Izzet remained at the Club to help them return to the Premier League.

"The ball came across to me when I was just outside the six-yard box. All I had to do was control it and just pass it into the back of the net. The ball came to me and, for a split second I thought, ‘I’m going to score here at Wembley!’

"But I miscontrolled it and the chance went. It was disappointing for me but winning at Wembley was wicked. Then it was party time. We got on the bus back to where we were going. We were drinking all the way. You can only act like this when you are doing it on the pitch.

"We weren’t blasé enough to do this if we were losing. However, we had played in three League Cup finals in four years. We were an established Premier League team, beating big teams even though having a small squad went against us sometimes.

"We had also qualified for the UEFA Cup again for the following season."

Muzzy, who clearly appreciated the fans’ support throughout his career, concluded: “The fans could probably relate to us a lot more than to modern day footballers. We would be out having a laugh with fans with many people coming up to you.

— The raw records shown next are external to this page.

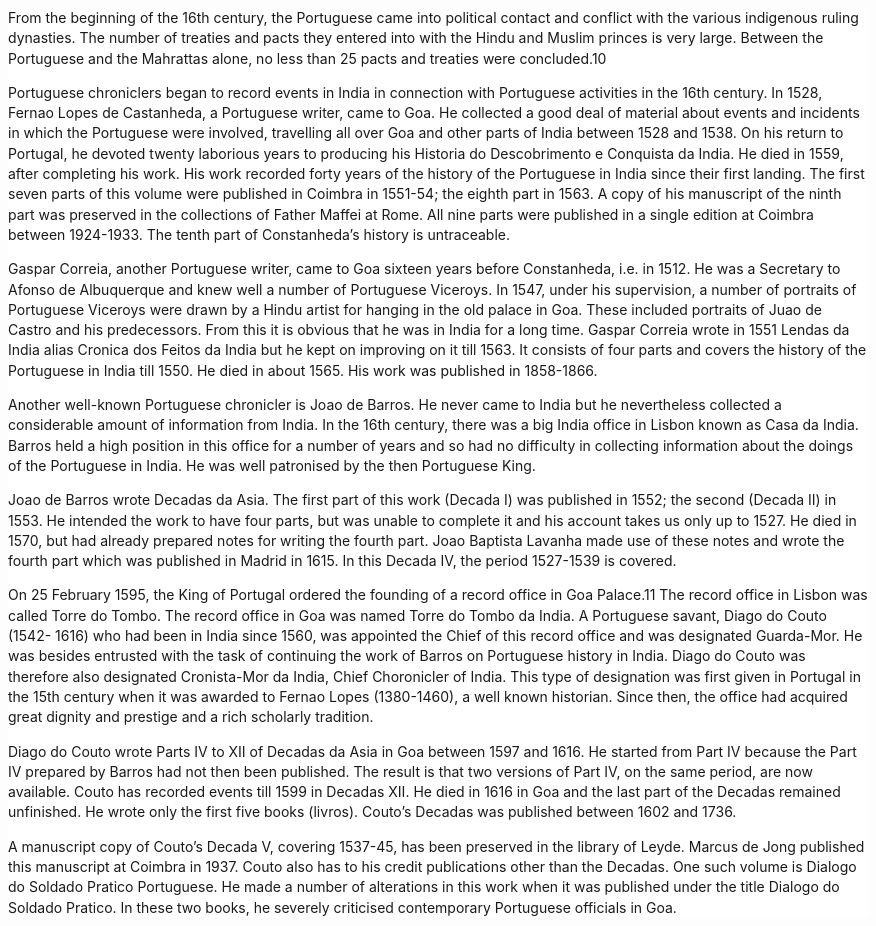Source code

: From the beginning of the 16th century, the Portuguese came into political contact and  conflict with the various indigenous ruling dynasties. The number of treaties and pacts they  entered into with the Hindu and Muslim princes is very large. Between the Portuguese and the  Mahrattas alone, no less than 25 pacts and treaties were concluded.10

Portuguese chroniclers began to record events in India in connection with Portuguese  activities in the 16th century. In 1528, Fernao Lopes de Castanheda, a Portuguese writer, came to Goa. He collected a good deal of material about events and incidents in which the  Portuguese were involved, travelling all over Goa and other parts of India between 1528 and  1538. On his return to Portugal, he devoted twenty laborious years to producing his Historia  do Descobrimento e Conquista da India. He died in 1559, after completing his work. His work  recorded forty years of the history of the Portuguese in India since their first landing. The first  seven parts of this volume were published in Coimbra in 1551-54; the eighth part in 1563. A  copy of his manuscript of the ninth part was preserved in the collections of Father Maffei at  Rome. All nine parts were published in a single edition at Coimbra between 1924-1933. The  tenth part of Constanheda’s history is untraceable.

Gaspar Correia, another Portuguese writer, came to Goa sixteen years before Constanheda, i.e. in 1512. He was a Secretary to Afonso de Albuquerque and knew well a  number of Portuguese Viceroys. In 1547, under his supervision, a number of portraits of  Portuguese Viceroys were drawn by a Hindu artist for hanging in the old palace in Goa. These  included portraits of Juao de Castro and his predecessors. From this it is obvious that he was  in India for a long time. Gaspar Correia wrote in 1551 Lendas da India alias Cronica dos Feitos  da India but he kept on improving on it till 1563. It consists of four parts and covers the history  of the Portuguese in India till 1550. He died in about 1565. His work was published in 1858-1866.

Another well-known Portuguese chronicler is Joao de Barros. He never came to India  but he nevertheless collected a considerable amount of information from India. In the 16th  century, there was a big India office in Lisbon known as Casa da India. Barros held a high  position in this office for a number of years and so had no difficulty in collecting information  about the doings of the Portuguese in India. He was well patronised by the then Portuguese  King.

Joao de Barros wrote Decadas da Asia. The first part of this work (Decada Ⅰ) was  published in 1552; the second (Decada Ⅱ) in 1553. He intended the work to have four parts, but was unable to complete it and his account takes us only up to 1527. He died in 1570, but had already prepared notes for writing the fourth part. Joao Baptista Lavanha made use of  these notes and wrote the fourth part which was published in Madrid in 1615. In this Decada  Ⅳ, the period 1527-1539 is covered.

On 25 February 1595, the King of Portugal ordered the founding of a record office in  Goa Palace.11 The record office in Lisbon was called Torre do Tombo. The record office in  Goa was named Torre do Tombo da India. A Portuguese savant, Diago do Couto (1542- 1616) who had been in India since 1560, was appointed the Chief of this record office and was  designated Guarda-Mor. He was besides entrusted with the task of continuing the work of  Barros on Portuguese history in India. Diago do Couto was therefore also designated  Cronista-Mor da India, Chief Choronicler of India. This type of designation was first given in  Portugal in the 15th century when it was awarded to Fernao Lopes (1380-1460), a well known historian. Since then, the office had acquired great dignity and prestige and a rich  scholarly tradition.

Diago do Couto wrote Parts Ⅳ to Ⅻ of Decadas da Asia in Goa between 1597 and  1616. He started from Part Ⅳ because the Part Ⅳ prepared by Barros had not then been  published. The result is that two versions of Part Ⅳ, on the same period, are now available.  Couto has recorded events till 1599 in Decadas Ⅻ. He died in 1616 in Goa and the last part of the Decadas remained unfinished. He wrote only the first five books (livros). Couto’s  Decadas was published between 1602 and 1736.

A manuscript copy of Couto’s Decada Ⅴ, covering 1537-45, has been preserved in  the library of Leyde. Marcus de Jong published this manuscript at Coimbra in 1937. Couto  also has to his credit publications other than the Decadas. One such volume is Dialogo do  Soldado Pratico Portuguese. He made a number of alterations in this work when it was  published under the title Dialogo do Soldado Pratico. In these two books, he severely  criticised contemporary Portuguese officials in Goa.

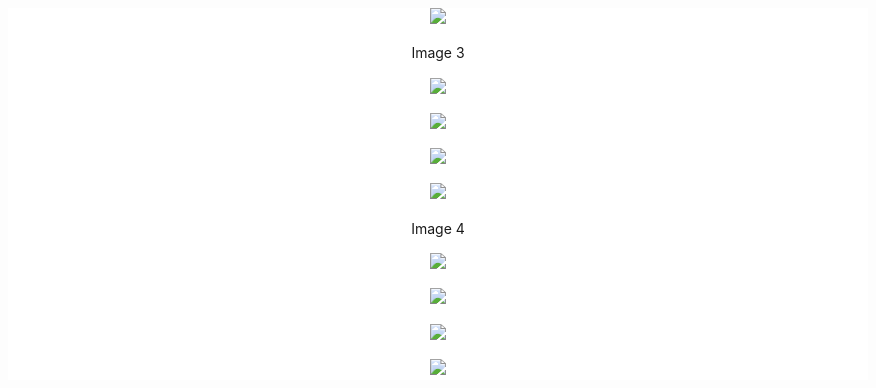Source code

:    </td>  
   <td><p align="center">
        <img width="400" src="https://github.com/saagar-parikh/image-enhancement-verilog/blob/main/Week4/Images/8_matlab.png">
      </p>
   </td>
 </tr>
  <tr>
    <td><p align="center">Image 3</td>
    <td><p align="center">
        <img width="400" src="https://github.com/saagar-parikh/image-enhancement-verilog/blob/main/Week4/Images/634_190x150.png">
      </p>
    </td>
    <td><p align="center">
        <img width="400" src="https://github.com/saagar-parikh/image-enhancement-verilog/blob/main/Week4/Images/634_DPHE_vivado.png">
      </p>
   </td>    
   <td><p align="center">
        <img width="400" src="https://github.com/saagar-parikh/image-enhancement-verilog/blob/main/Week4/Images/634_HE_vivado.png">
      </p>
   </td>  
   <td><p align="center">
        <img width="400" src="https://github.com/saagar-parikh/image-enhancement-verilog/blob/main/Week4/Images/634_matlab.png">
      </p>
   </td>
 </tr>
  <tr>
    <td><p align="center">Image 4</td>
    <td><p align="center">
        <img width="400" src="https://github.com/saagar-parikh/image-enhancement-verilog/blob/main/Week4/Images/4119_190x150.png">
      </p>
    </td>
    <td><p align="center">
        <img width="400" src="https://github.com/saagar-parikh/image-enhancement-verilog/blob/main/Week4/Images/4119_DPHE_vivado.png">
      </p>
   </td>    
   <td><p align="center">
        <img width="400" src="https://github.com/saagar-parikh/image-enhancement-verilog/blob/main/Week4/Images/4119_HE_vivado.png">
      </p>
   </td>  
   <td><p align="center">
        <img width="400" src="https://github.com/saagar-parikh/image-enhancement-verilog/blob/main/Week4/Images/4119_matlab.png">
      </p>
   </td>
 </tr>
</tbody>
</table>
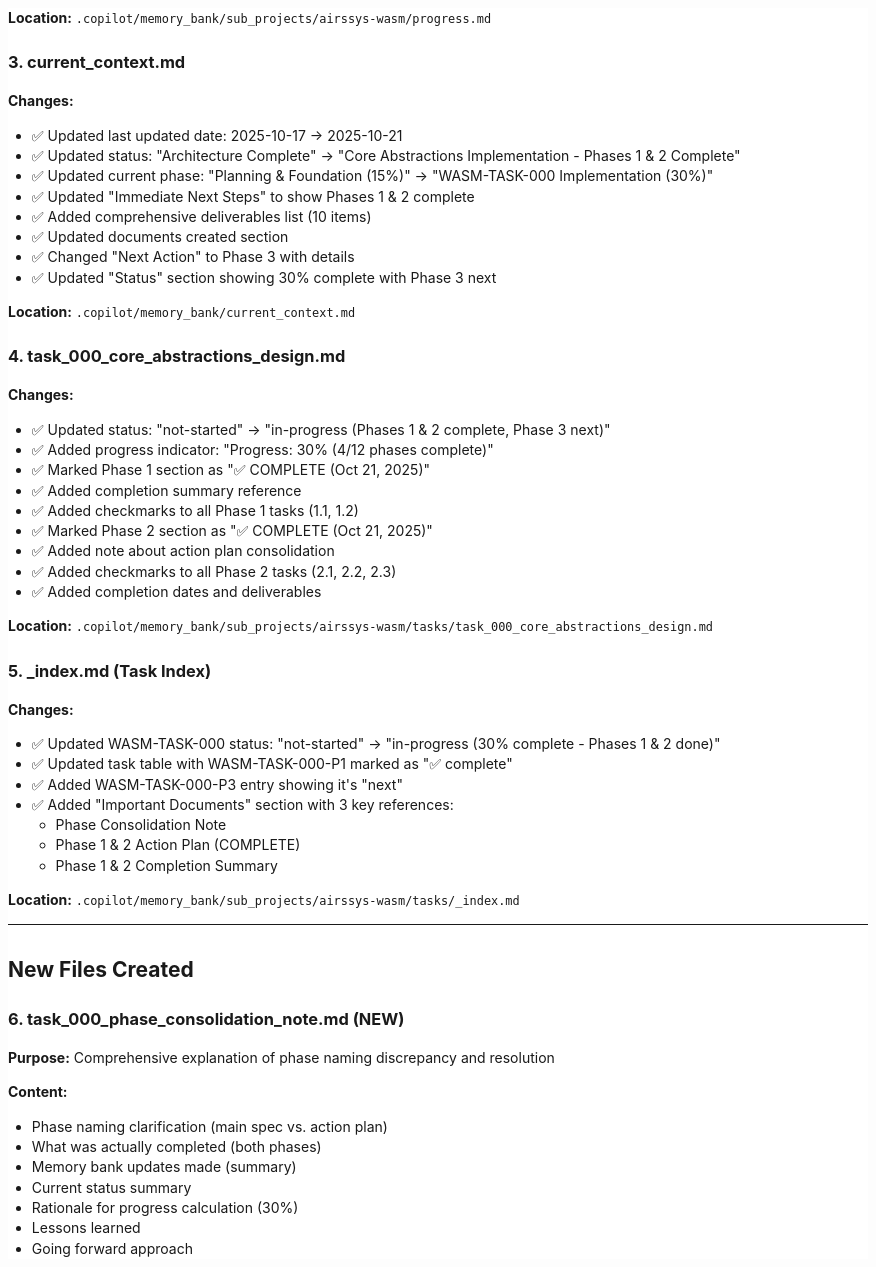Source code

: **Location:** `.copilot/memory_bank/sub_projects/airssys-wasm/progress.md`

### 3. current_context.md
**Changes:**
- ✅ Updated last updated date: 2025-10-17 → 2025-10-21
- ✅ Updated status: "Architecture Complete" → "Core Abstractions Implementation - Phases 1 & 2 Complete"
- ✅ Updated current phase: "Planning & Foundation (15%)" → "WASM-TASK-000 Implementation (30%)"
- ✅ Updated "Immediate Next Steps" to show Phases 1 & 2 complete
- ✅ Added comprehensive deliverables list (10 items)
- ✅ Updated documents created section
- ✅ Changed "Next Action" to Phase 3 with details
- ✅ Updated "Status" section showing 30% complete with Phase 3 next

**Location:** `.copilot/memory_bank/current_context.md`

### 4. task_000_core_abstractions_design.md
**Changes:**
- ✅ Updated status: "not-started" → "in-progress (Phases 1 & 2 complete, Phase 3 next)"
- ✅ Added progress indicator: "Progress: 30% (4/12 phases complete)"
- ✅ Marked Phase 1 section as "✅ COMPLETE (Oct 21, 2025)"
- ✅ Added completion summary reference
- ✅ Added checkmarks to all Phase 1 tasks (1.1, 1.2)
- ✅ Marked Phase 2 section as "✅ COMPLETE (Oct 21, 2025)"
- ✅ Added note about action plan consolidation
- ✅ Added checkmarks to all Phase 2 tasks (2.1, 2.2, 2.3)
- ✅ Added completion dates and deliverables

**Location:** `.copilot/memory_bank/sub_projects/airssys-wasm/tasks/task_000_core_abstractions_design.md`

### 5. _index.md (Task Index)
**Changes:**
- ✅ Updated WASM-TASK-000 status: "not-started" → "in-progress (30% complete - Phases 1 & 2 done)"
- ✅ Updated task table with WASM-TASK-000-P1 marked as "✅ complete"
- ✅ Added WASM-TASK-000-P3 entry showing it's "next"
- ✅ Added "Important Documents" section with 3 key references:
  - Phase Consolidation Note
  - Phase 1 & 2 Action Plan (COMPLETE)
  - Phase 1 & 2 Completion Summary

**Location:** `.copilot/memory_bank/sub_projects/airssys-wasm/tasks/_index.md`

---

## New Files Created

### 6. task_000_phase_consolidation_note.md (NEW)
**Purpose:** Comprehensive explanation of phase naming discrepancy and resolution

**Content:**
- Phase naming clarification (main spec vs. action plan)
- What was actually completed (both phases)
- Memory bank updates made (summary)
- Current status summary
- Rationale for progress calculation (30%)
- Lessons learned
- Going forward approach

"Nowadays, players would be too worried about social media. It just doesn’t happen now. We also used to get fans down at the training ground watching us train on a regular basis. There were a lot of autograph hunters.

"There was none of this being secret about our training. I don’t understand it. I think sometimes, and it isn’t always their fault, modern players can’t quite connect with their fans because it has all changed.”